Vous, vous ! Vous citée à l’ordre… c’est vous qui dites cela ?
Dame… à côté de celles qui ont trop peur que les autres ne se sacrifient pas assez…
On ne doit prétendre à l’héroïsme qu’en son propre nom… Et je vous le répète, jamais je n’entraverai votre liberté d’action. Vous travaillez pour la paix, c’est la mission d’une femme, et moi pour la guerre, c’est celle d’un homme. Ne m’avez-vous pas dit cent fois que les deux efforts pouvaient être parallèles ?
Oui, très bien, entre nous… s’il n’y avait que nous. Mais vous êtes un chef, un grand chef, comment voulez-vous ? Comment voulez-vous faire comprendre… Décidément non… C’est plus impossible que vous ne l’imaginez… Et puis… si chef que vous soyiez, vous aurez des chefs… Jamais ils n’accepteront. Il est inadmissible que votre femme signe de son nom, tel article qui n’effaroucherait personne de la part de Lady Mabel Stanley.
À votre tour, ne me feriez-vous pas quelques concessions ? Ne renonceriez-vous pas à des manifestations trop éclatantes…
Trop éclatantes ?… Vous me connaissez… Vous savez que jamais je ne blesserai chez personne un sentiment honorable…, mais il y a des malentendus… Vous ne pouvez pas être amené à vous battre trois fois par an, pour défendre le patriotisme de votre femme… Et puis, s’il suffisait de renoncer à écrire… si utile que soit la chose, car tout de même, il y a ceux qui comprennent… J’ai deux secrétaires pour répondre aux lettres que je reçois… Ah ! si tous les cœurs savaient qu’ils peuvent oser… Pauvre cœur humain, intimidé par « l’utopie » s’il savait qu’il n’y a d’utopie, qu’engendrée par sa timidité… Mais il n’y a pas que la plume, il y a encore mes amis… Mes amis, les furieux athlètes de la paix, toujours sur la brèche dans tous les Parlements alliés… (Plus bas.) Et puis enfin il y a les autres, ceux à qui j’ai juré… J’ai fait un vœu sur le champ de supplice… de ne plus vivre que pour eux, d’être à jamais hantée…
Oh ! Mabel, oubliez… Le cauchemar est fini.
Pas pour moi, non… le cauchemar n’est pas fini et tant qu’il planera sur le monde…
On n’est pas une héroïne toute sa vie…
Une héroïne oh non… une femme en deuil, une sœur en prière, une sorte d’auxiliaire des âmes du champ de bataille. (Frémissante.) Des femmes sont entrées en religion pour moins que cela.
Ils sont dans la gloire, ils n’ont plus besoin de vous.
Ils ont besoin d’une chose : qu’on respecte leur œuvre, qu’on n’y touche jamais plus.
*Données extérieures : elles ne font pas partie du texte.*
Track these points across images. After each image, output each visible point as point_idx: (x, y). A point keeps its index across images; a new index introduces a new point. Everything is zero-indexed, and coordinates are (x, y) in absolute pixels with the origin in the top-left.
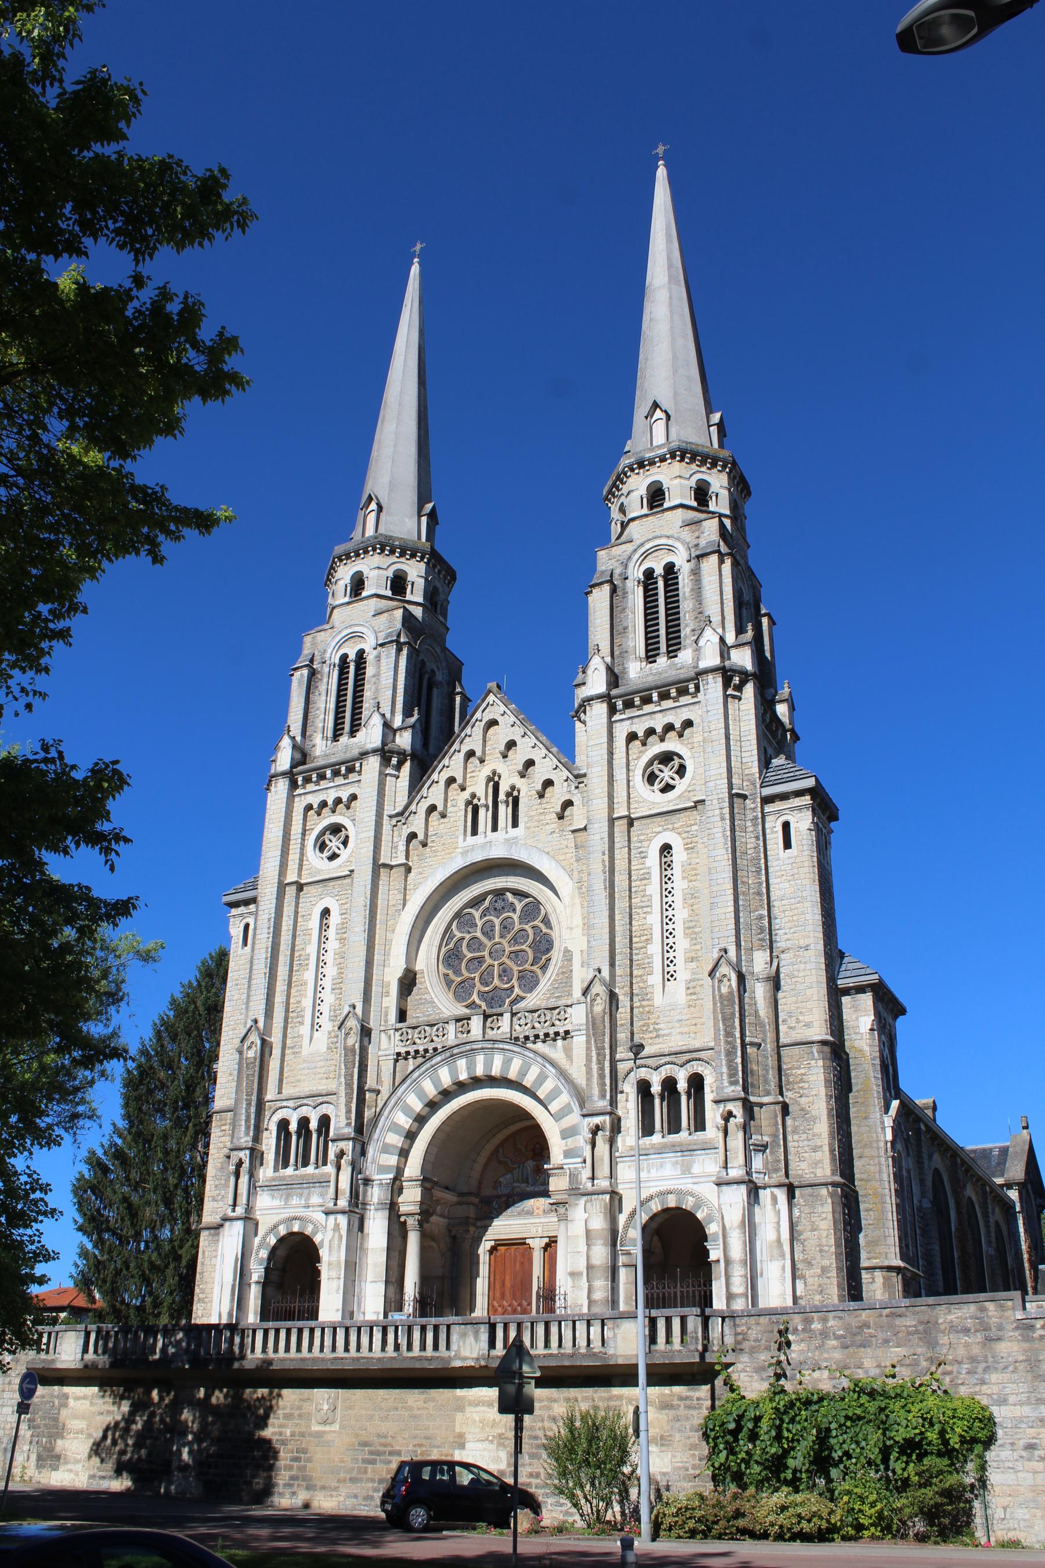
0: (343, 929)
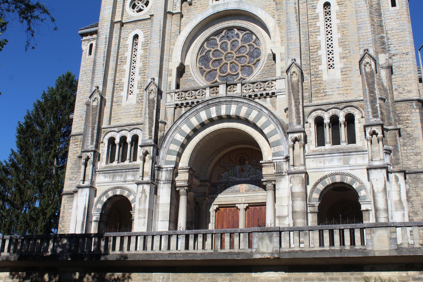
0: (146, 44)
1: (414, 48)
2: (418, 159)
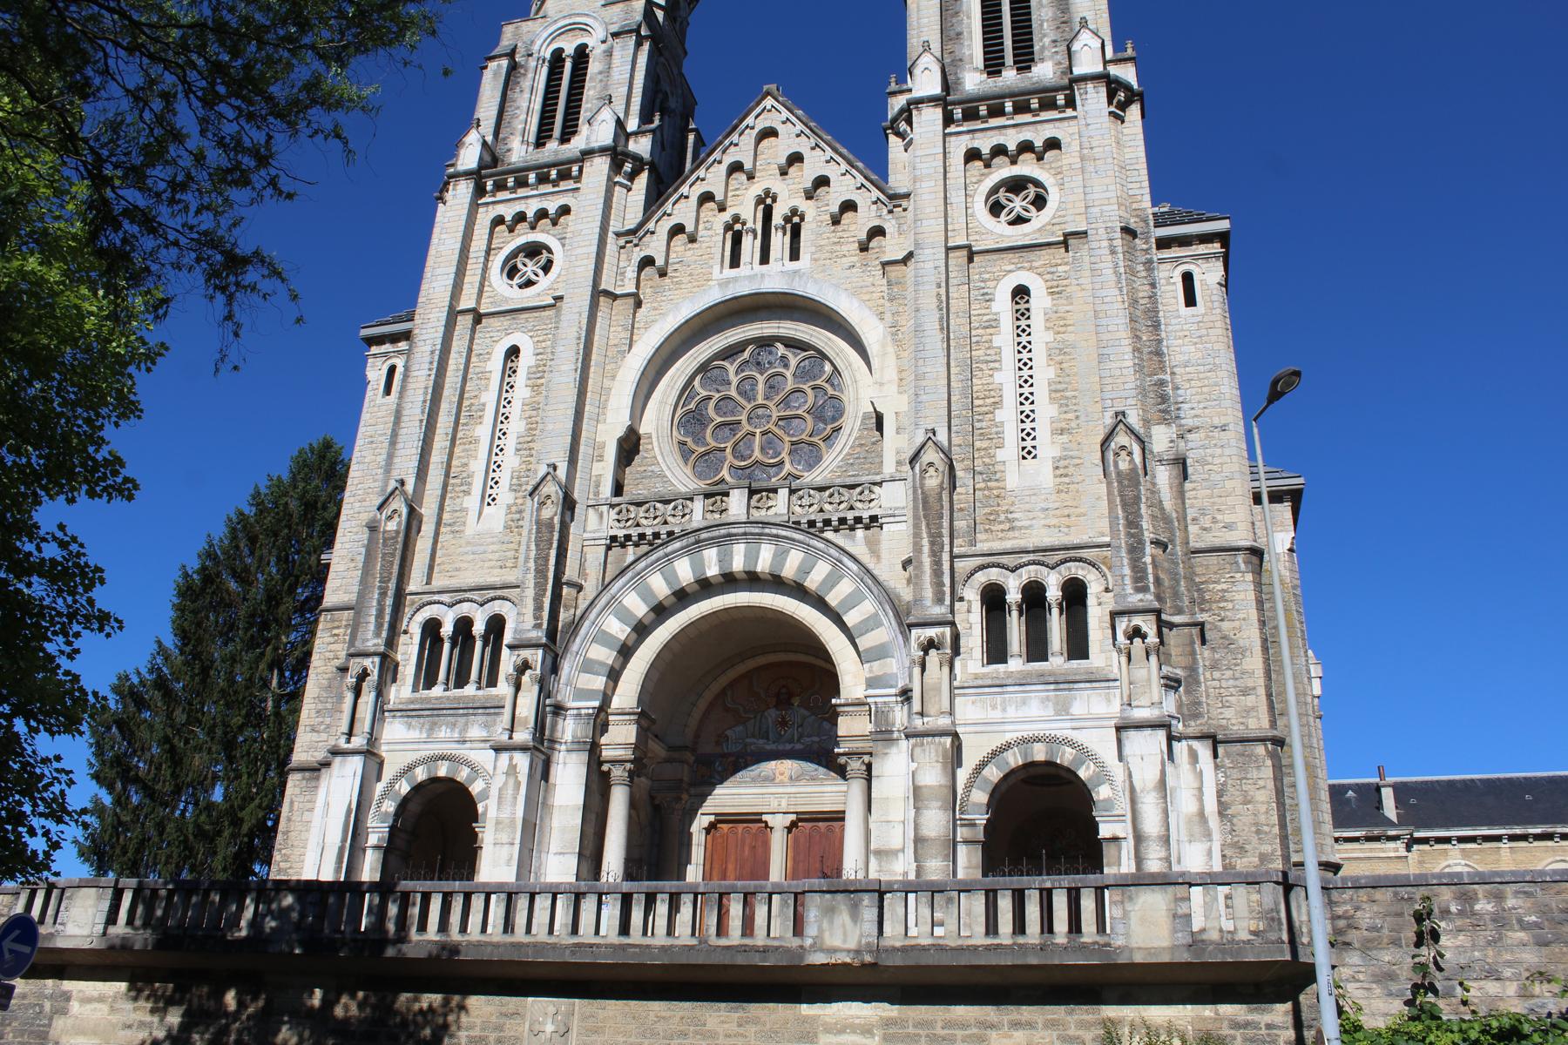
1: (1240, 415)
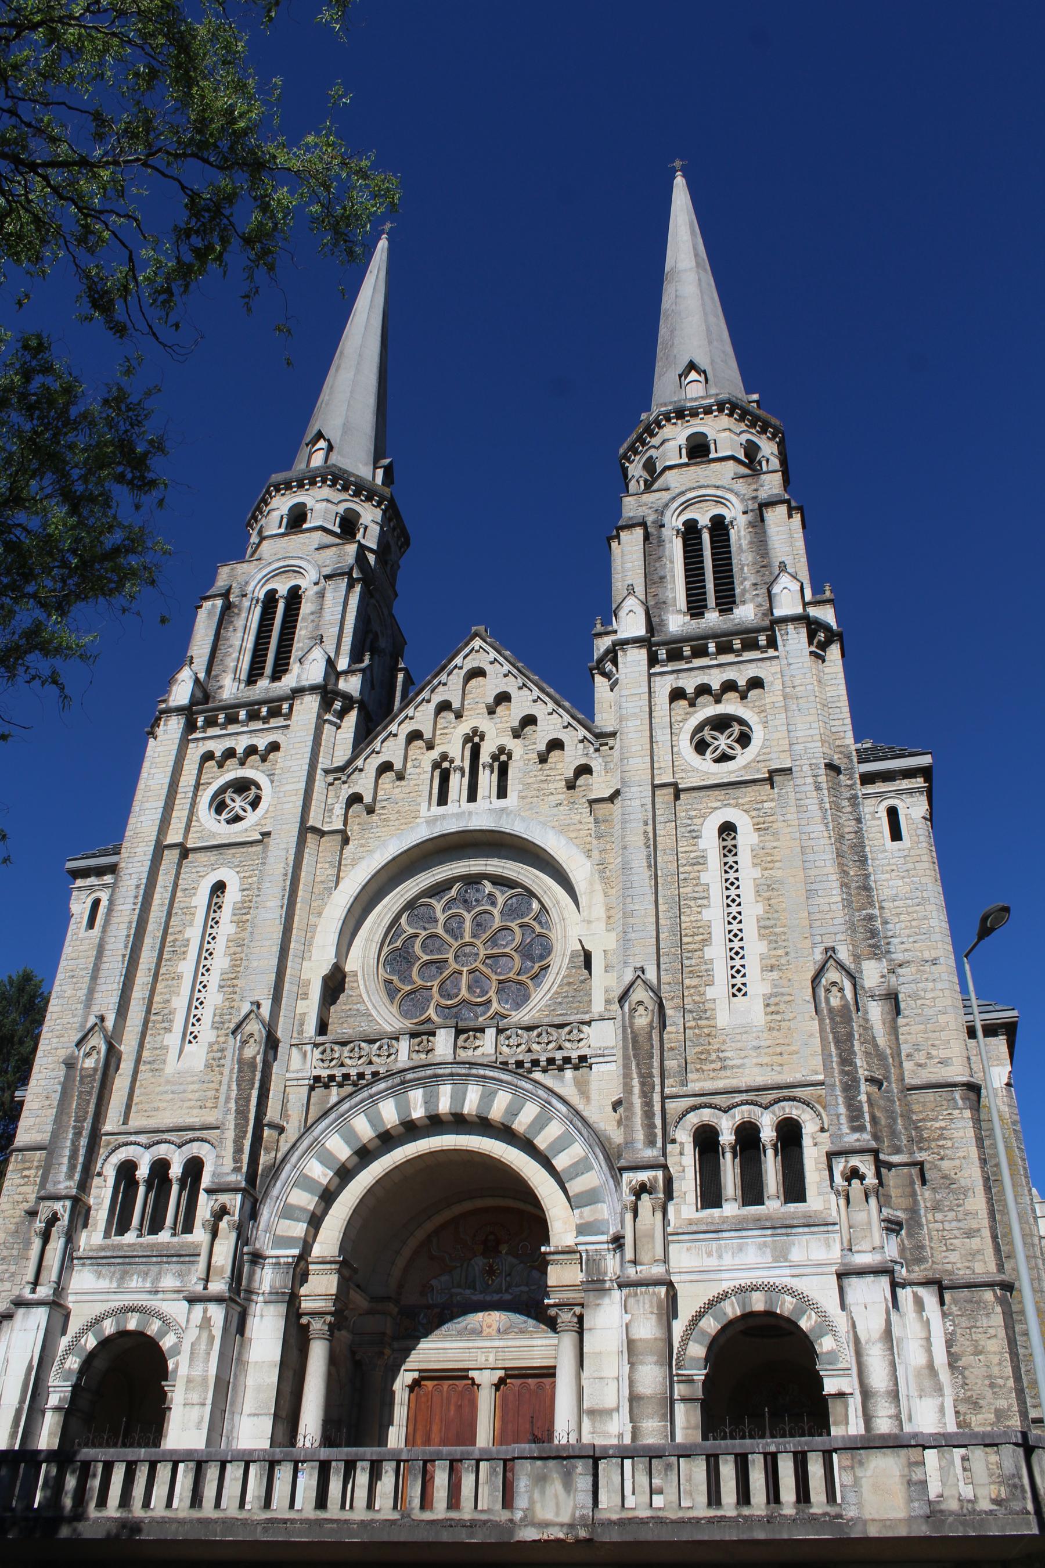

Et moi aussi j’ai besoin, pour ne pas douter, pour ne pas succomber… Je veux agrandir encore le sens de leur mort, donner toute la portée à leur sacrifice… Mon frère croyait mourir pour la paix, non pour une trêve, mais la paix… (Très émue.) Comme les chrétiens, je dois continuer, achever ce qui manque au sacrifice.
Il vous en coûte donc un peu ?
Presque autant qu’à lui.
Mais alors ?… Puisque vous n’admettez pas les sacrifices inutiles… Ne jouez pas avec notre douleur. En quoi seriez-vous parjure ? Ne pouvez-vous vous dévouer aux morts avec un peu d’amour pour les vivants ?
C’est impossible… vous avez vu.
Le bonheur, est-ce qu’il ne vous paraît pas magnifique après tout l’effort qu’on a fait pour le chasser de ce monde ? Écoutez-le, c’est encore un blessé qui vous appelle… Le bonheur, le bonheur humain, si massacré, laissé pour mort… Il veut revivre, il vous tend les bras… Sauvez-le, ayez pitié de la joie qu’on peut encore avoir sur la terre.
Je ne pourrais pas… Je ne saurais plus…
Prenez garde, c’est un faux point d’honneur qui vous lie…
Hélas… nous ne sommes plus au temps des tragédies gratuites. Vous oubliez déjà tout ce que nous venons de dire…
Et si je m’obstinais ? Cherchez… n’y a-t-il aucun espoir ?
Eh bien… j’ai pensé quelquefois… au début, quand j’espérais tant du Congrès… quand j’ai vu vraiment la guerre reculer devant nous, devant l’effort acclamé de mes amis… j’ai pensé qu’un jour viendrait peut-être, où ils n’auraient plus besoin de moi…
C’est cela, oh ! c’est cela. (Persuasif.) Vos amis sont nos chefs et nos maîtres…
Ils ne sont pas seuls au Congrès…
Espérez, il faut espérer. Ah ! comme vous allez me rendre pacifiste ! Que faudrait-il, que faudrait-il obtenir, pour que vous vous déclariez confiante en la paix ?
Une seule chose… Une chose qui, à elle seule, permettrait tous les espoirs… qui ouvrirait de tels horizons à l’Europe.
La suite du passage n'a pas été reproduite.